Мы всего лишь обменялись с ними запретами и лицемерием. Мы отгораживаемся от боли и смерти, они – от наготы и человеческого секса, вернее, от разговоров о нем. Они порицали супружеские измены, верили в ответственность, налагаемую унитарной семьей, и считали добрачную непорочность девиц если не залогом этой ответственности, то хотя бы должным началом. Но на беспутство юношей и молодых холостяков смотрели сквозь пальцы, потому что “им надо”, ветреных мужей и неверных жен, в общем, понимали, и девиц, “попавших в беду”, жалели в такой же мере, в какой осуждали. Они могли отличить хорошую женщину от нехорошей, на что я сейчас уже не способен. И они могли быть многодетны в эпоху, когда многодетность была неразрывно сопряжена с горем, когда женщина рожала шестерых или восьмерых, чтобы вырастить троих-четверых.
Так что же случалось, когда низменные желания и недостойные страсти тревожили плоть мужчин и женщин, отрицающих беспорядочные связи, адюльтер и развод, которые так прибавляют нам здоровья? Могла случиться платоническая дружба, и мог случиться надлом. Первое всегда таило в себе опасность второго.
Фрэнк Сарджент был влюблен по уши. Иначе он не крутился бы рядом все эти восемь или девять лет. Воспользоваться дружбой с ней или злоупотребить доверием Оливера он счел бы скотством, но за эти девять лет он, вероятно, понял, что не может полагаться на свое самообладание. Именно то, чем он больше всего гордился – безнадежная верность, – было для него источником наибольшего риска. Что же до Сюзан – она понимала этот риск, но испытала разочарование в муже и крушение надежд, была задета в своих домашних чувствах, удручена неизвестностью и сознанием того, сколько уже потеряла и сколько еще может потерять. Фрэнк всегда был для нее хорошим компаньоном. Он любил книги, любил беседу, и вообще в нем было больше готовности, романтики и энтузиазма, чем в том, за кого она вышла замуж.

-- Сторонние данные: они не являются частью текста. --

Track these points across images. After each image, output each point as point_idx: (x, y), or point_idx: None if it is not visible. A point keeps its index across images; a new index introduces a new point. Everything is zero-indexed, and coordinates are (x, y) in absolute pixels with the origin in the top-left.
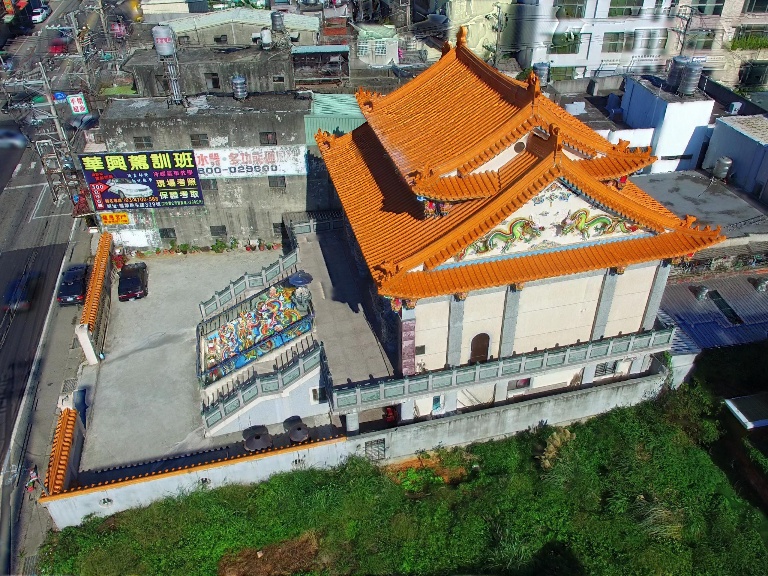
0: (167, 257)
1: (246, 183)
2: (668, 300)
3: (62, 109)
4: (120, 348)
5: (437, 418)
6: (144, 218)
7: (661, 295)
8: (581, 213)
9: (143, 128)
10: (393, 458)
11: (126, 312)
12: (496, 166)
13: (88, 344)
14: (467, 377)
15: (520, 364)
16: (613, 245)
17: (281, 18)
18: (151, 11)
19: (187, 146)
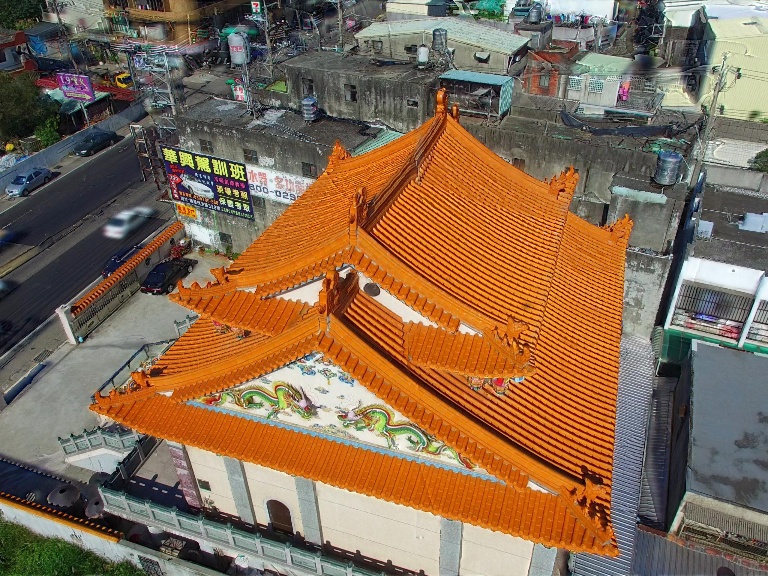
0: (220, 261)
1: None
2: (664, 572)
3: (227, 95)
4: (102, 337)
5: (236, 568)
6: (208, 218)
7: (548, 575)
8: (374, 410)
9: (206, 132)
10: None
11: (140, 304)
12: (311, 298)
13: (67, 325)
14: (249, 544)
15: (315, 563)
16: (438, 473)
17: (441, 36)
18: (394, 10)
19: (241, 159)
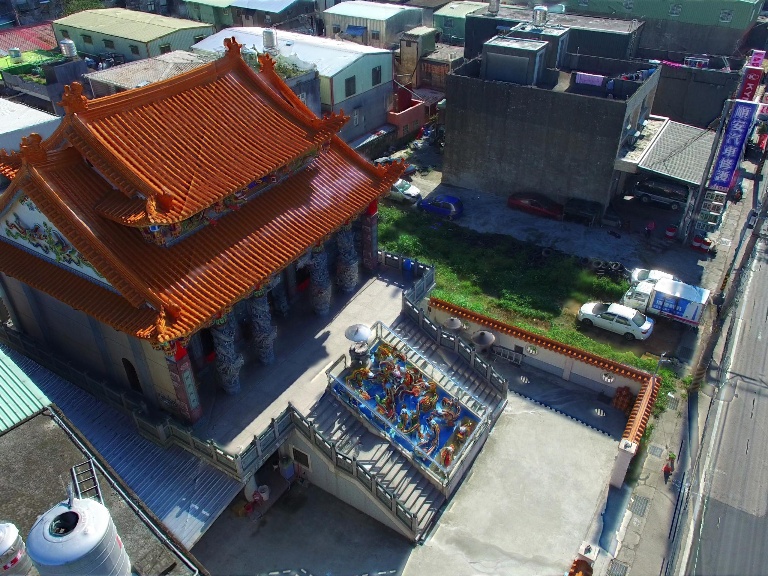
0: None
1: None
2: None
3: None
4: None
5: None
6: None
7: None
8: None
9: None
10: None
11: None
12: None
13: None
14: None
15: None
16: None
17: None
18: None
19: None
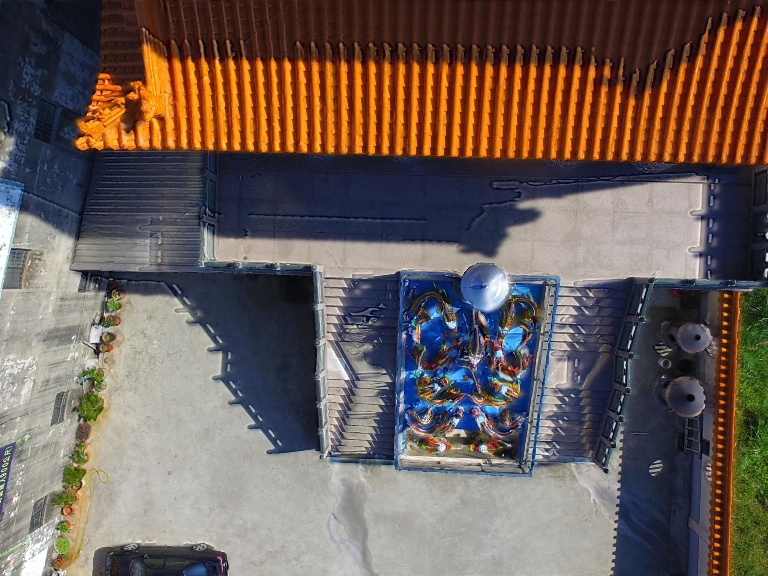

Что могло произойти? После трех лет без малого им, догадываюсь, было о чем поговорить. Предполагаю, Фрэнку не понадобилось много времени, чтобы понять, что предмет его безнадежного обожания – Я не твоя, я Цезарева лань[152] – серьезно разочарован в Цезаре. Предполагаю, что, поздоровавшись с Нелли, поцеловав Бетси и пожав руку Вэну, он оглядел холм, усеянный весенними цветами, вдохнул ветер, дувший вдоль каньона, прислушался к сильному, неумолчному шуму по‑весеннему полноводной реки и предложил прогуляться по откосам.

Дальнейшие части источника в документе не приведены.